As for the distro that best fits your technical requirements, well...
You could read a lot of reviews, but few reviews go far beyond the installation process. Asking the question on a mailing list or forum usually leads to an unhealthy holy war. Wikipedia tends to have a pretty balanced over view of the pros and cons of each. Any helpful links anybody?
Venerable talk shops the Free Standards Group (FSG) and the Open Source Development Labs (OSDL) have merged to form the Linux Foundation. Not sure I see the sense of two organisations with such broad objectives tying themselves to the "Linux" trademark. As I found while looking something up during the meeting, indispensable resource LinuxPrinting.org also has a new online home there.
Your best bet seems to be Cedega which, although based on Wine, is proprietary software.
Robert mentioned this story about Linus Torvalds irritation with the lack of configurability in the GNOME desktop environment (and specifically in the printing dialog). Linus has just submitted a few patches to GNOME to add the functionality he wants, and has effectively dared the GNOME project to reject them. Most reports seem to end on the note of "at least he did something instead of just complaining", but fail to observe that he has done something, which in Torvald's own words "took me a few hours", over a year after his initial complaint that GNOME thinks that "users are idiots", cross-posted to multiple mailing lists for maximum volume.
Far from a warm and fuzzy story about the primacy of "the code", this seems to be more evidence that Torvalds prefers to engage in debates with the rest of the free software and open source communities from the high ground of the headlines.
Last year Torvalds and other Linux (i.e. kernel) developers criticised version 3 of the GNU General Public License in the press and in "position statements", even though the drafting process for the license they were criticising was then in it's very early stages, and even though they had steadfastly refused (and continue to refuse) to participate in the drafting process. Torvalds even asserted that "The FSF doesn't even seem interested in any feedback", despite the fact that he, you, or I can comment on the current draft using software specifically designed for the GPLv3 drafting process here, and few others are complaining about this process.
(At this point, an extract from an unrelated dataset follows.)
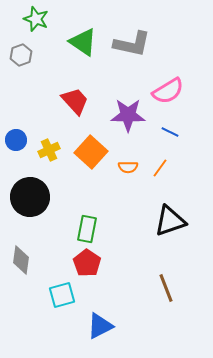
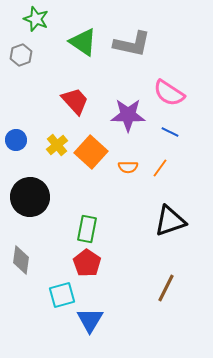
pink semicircle: moved 1 px right, 2 px down; rotated 64 degrees clockwise
yellow cross: moved 8 px right, 5 px up; rotated 15 degrees counterclockwise
brown line: rotated 48 degrees clockwise
blue triangle: moved 10 px left, 6 px up; rotated 32 degrees counterclockwise
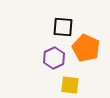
To be sure, the free software and open source communities have their fair share of lively, eccentric characters. You can get acquainted with some of the many leading lights in this country via Planet Linux Australia.
One of the livelier is Jeff Waugh. He's been, among many other things, a leading figure in GNOME over the years (one of the first to respond - politely - to Linus' outburst above), until recently an employee of Canonical where he nursed Ubuntu through it's first formative years, an active member of the Sydney Linux Users Group, an organiser of linux.conf.au 2007, and presumably because he got bored, co-developer of the software that runs "Planet" sites like the above.
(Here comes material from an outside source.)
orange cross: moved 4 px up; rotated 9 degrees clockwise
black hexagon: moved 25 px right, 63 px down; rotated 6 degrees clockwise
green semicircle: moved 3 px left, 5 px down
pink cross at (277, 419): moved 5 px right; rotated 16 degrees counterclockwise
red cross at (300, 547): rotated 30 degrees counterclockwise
I saw Jeff's unveiling of GNOME 2.0 some years ago at a SLUG meeting, and I was instantly sold on the simpler, more elegant, less crack-smoking, technical philosophy that GNOME had adopted and that Linus Torvalds objects to so strongly. Jeff is an awesome salesman (I mean that as a compliment), and a very effective evangelist for software freedom.
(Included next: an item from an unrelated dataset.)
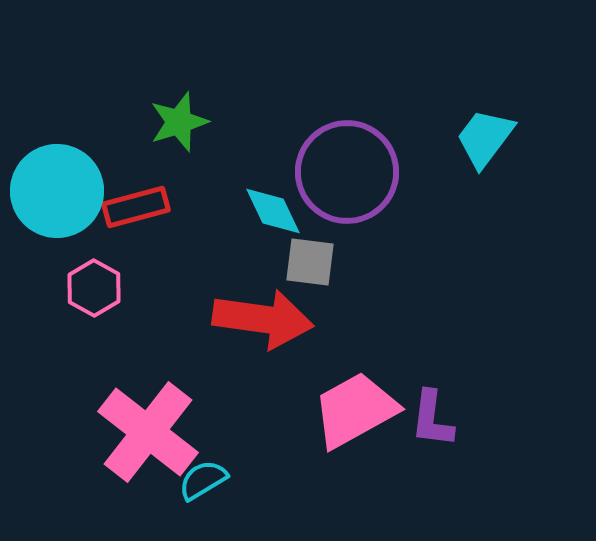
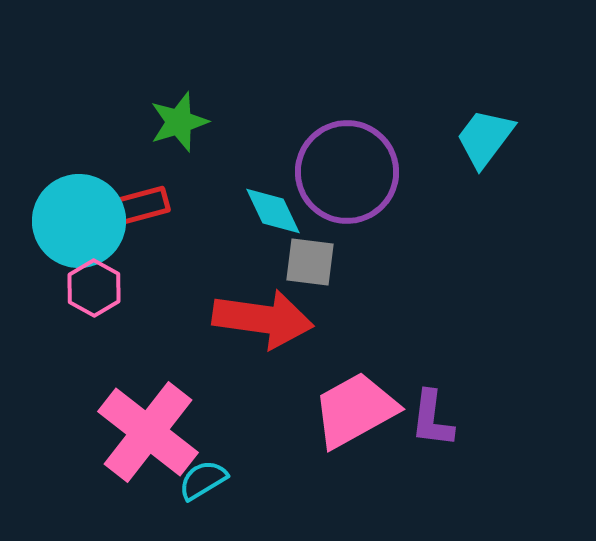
cyan circle: moved 22 px right, 30 px down
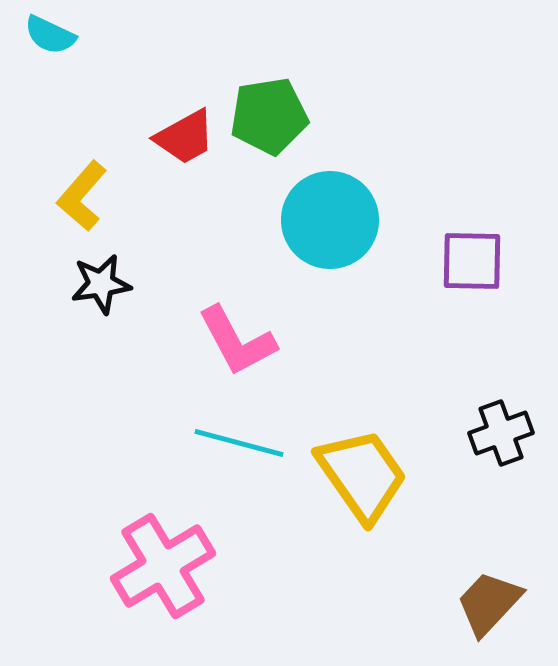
The FLOSS Weekly podcast has just published it's interview with Jeff, recorded late last year, and it's a fun and interesting conversation. I can recommend FLOSS Weekly to both newbies and the more technically inclined. It seems to be targeting both geeks and suits, so it's a nice blend of introductory and in-depth stuff. Also check out their interviews with the dangerously eccentric Jeremy Allison of SAMBA (and until recently, Novell - an interesting story), and Eben Moglen of the Free Software Foundation on the GPLv3 story so far.